Page excerpt ::
* * * *
The Edgley EA9 was primarily constructed from CNC laser cut composite
honeycomb panels, wrapped around and bonded to ribs and formers.
Clearly this can't produce a super accurate wing profile, but might
result in some reduction in the labor required to produce wing or
fuselage parts.

If I remember correctly, the EA9 kit was fairly inexpensive, and could
be built in a few hundred hours. Marketing a kit built single seat
ASK-18 look-alike during the 90s was clearly a mistake. I suspect there
would be a bit more of a market for a factory built US LSA two seat
glider, if the price could be kept closer to $50K than $100K...

Marc

Marc Ramsey wrote:
Shawn wrote:
Brad wrote:
Here is disagree. Greg is fortunate to have use of the huge
autoclave at the Lancair/Columbia factory, I think. Although Out
of Autoclave could be done with the right tooling and materials.
But I think wet layup and vacuum bagging would be cheaper.

Agreed, I'm thinking to make a big dent in glider price (I'm in the
depressed Dollar US, and I *won't* buy a Chinese glider) the
method of manufacturing will have to be very different. More
composite manufacturers making aircraft and wind turbine parts
might make more autoclave space available. Heated molds are a
possibility (read about it on a wind turbine site). I suspect new
composite technology is coming along all the time (not my field).
A fuselage formed by winding carbon fiber tape around a male mold
seems pretty straightforward, spars too. I don't know if a wing
could be made with a precise enough profile in this way,
interesting thought though. I know there are specialty companies
applying all sorts of new composite technology. Farming out rather
than investing in house might make a lot of sense in the small
numbers world of sailplane manufacturing. Save on tooling, benefit
from the sub's economy of scale. Certainly not business as usual
in the glider industry.

The Edgley EA9 was primarily constructed from CNC laser cut composite
honeycomb panels, wrapped around and bonded to ribs and formers.
Clearly this can't produce a super accurate wing profile, but might
result in some reduction in the labor required to produce wing or
fuselage parts.

Different altogether than winding tape around a mold.
Also the EA9 was another exercise in butt ugly glider. Maybe that was
just the green color :-p

From this site:
http://www.advancedcompositetraders.com/html/news.html

Fiber placement and tape laying

The fiber placement process automatically places multiple individual
pre-impregnated tows onto a mandrel at high speed, using a
numerically controlled placement head to dispense, clamp, cut and
restart each tow during placement. Minimum cut length (the shortest
tow length a machine can lay down) is the essential ply-shape
determinant. The fiber placement heads can be attached to a 5-axis
gantry or retrofitted to a filament winder or delivered as a turnkey
custom system. Machines are available with dual mandrel stations to
increase productivity. Advantages of fiber place~ ment fabrication
include speed, reduced material scrap and labor costs, parts
consolidation and improved part-to-part uniformity. The process is
employed when producing large thermoset parts with complex shapes.
* * * *
Exercise data ::
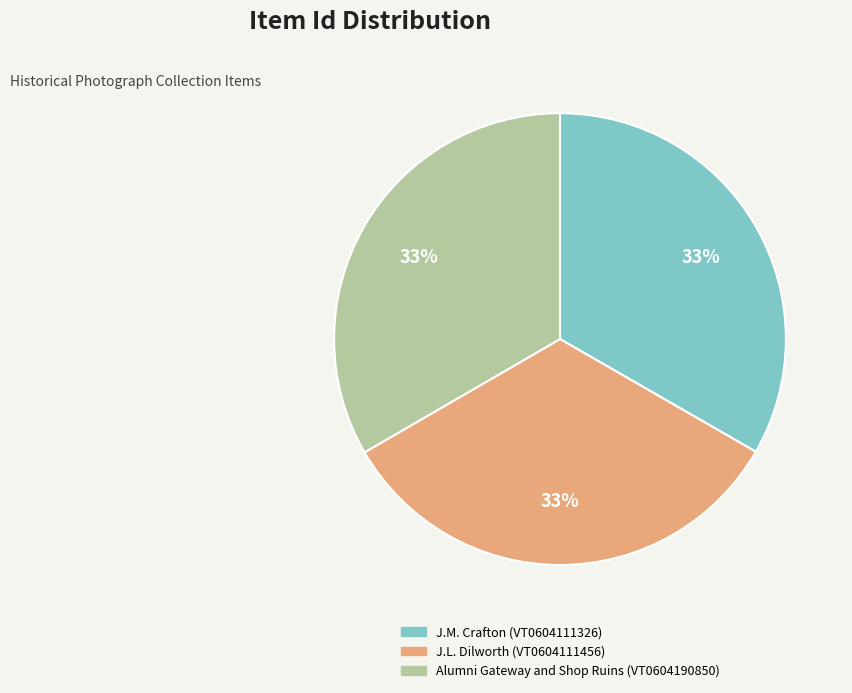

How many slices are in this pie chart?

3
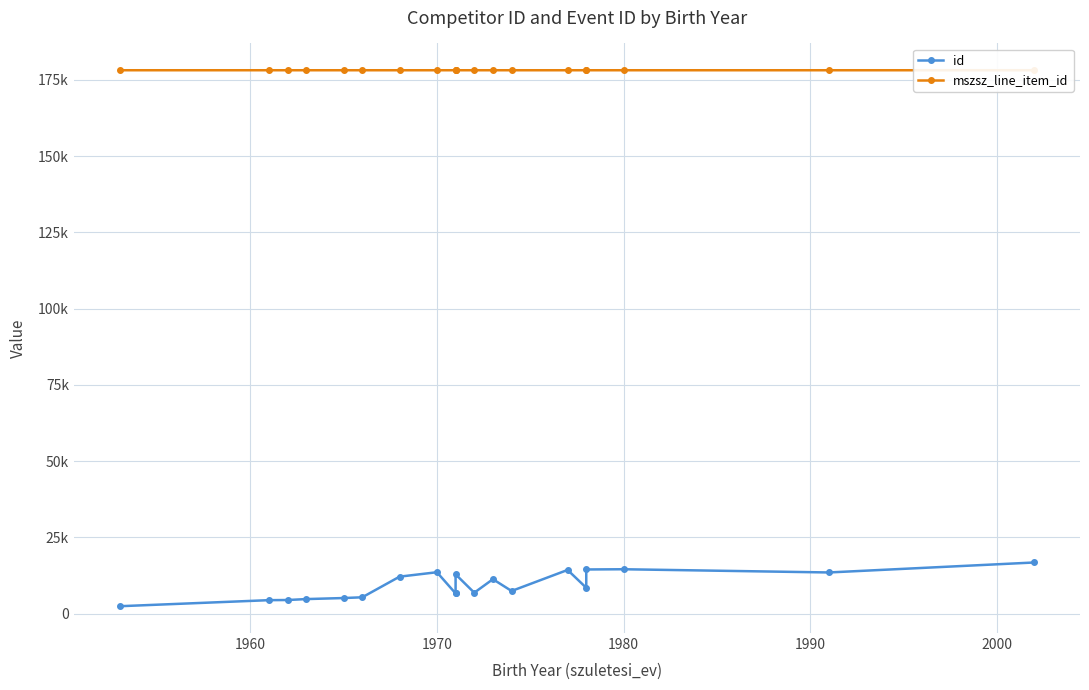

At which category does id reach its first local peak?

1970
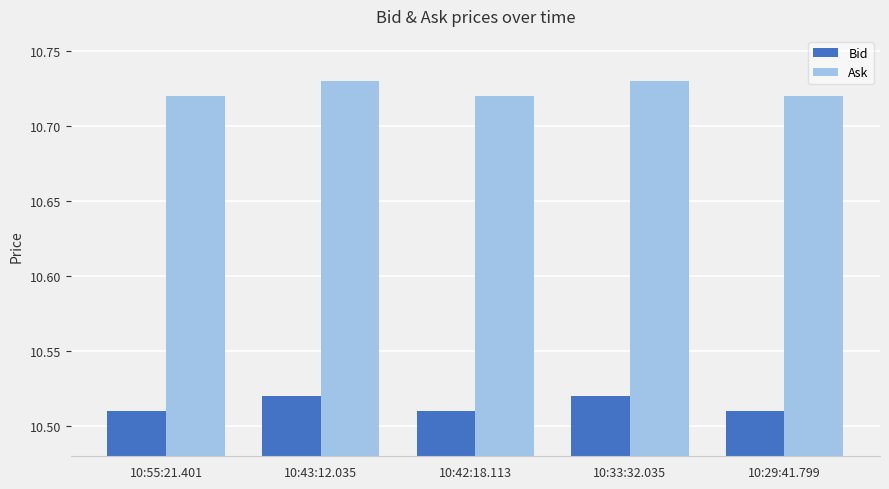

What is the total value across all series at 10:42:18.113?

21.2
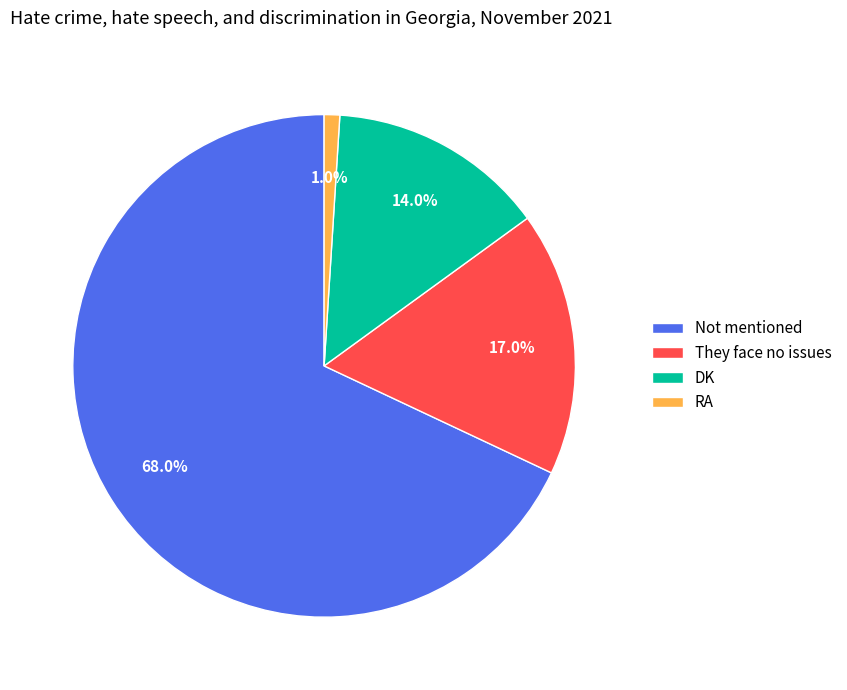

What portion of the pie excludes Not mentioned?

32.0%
* * * *
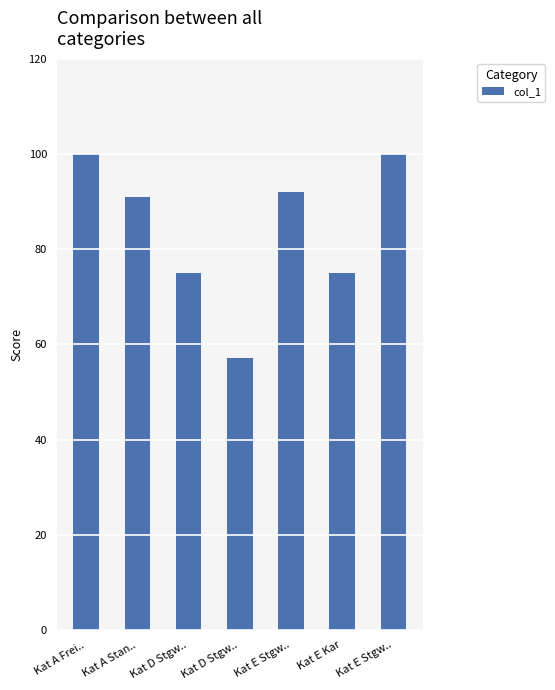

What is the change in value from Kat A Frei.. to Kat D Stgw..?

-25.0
* * * *
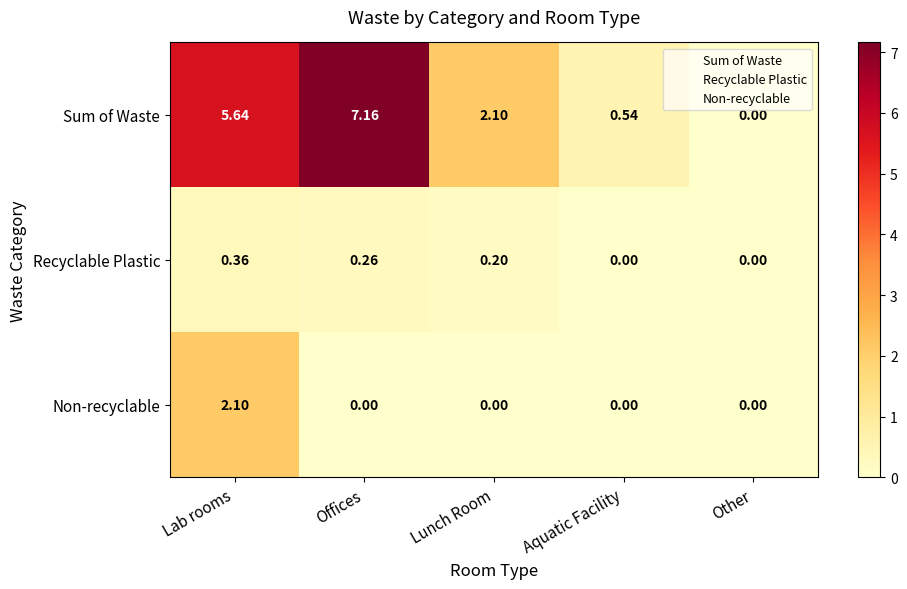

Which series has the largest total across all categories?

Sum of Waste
* * * *
Your objective ::
According to the forum thread, what was the Edgley EA9 mainly built from? The records come from a source unrelated to the forum thread.

Answer to this task ::
CNC laser cut composite honeycomb panels, wrapped around and bonded to ribs and formers.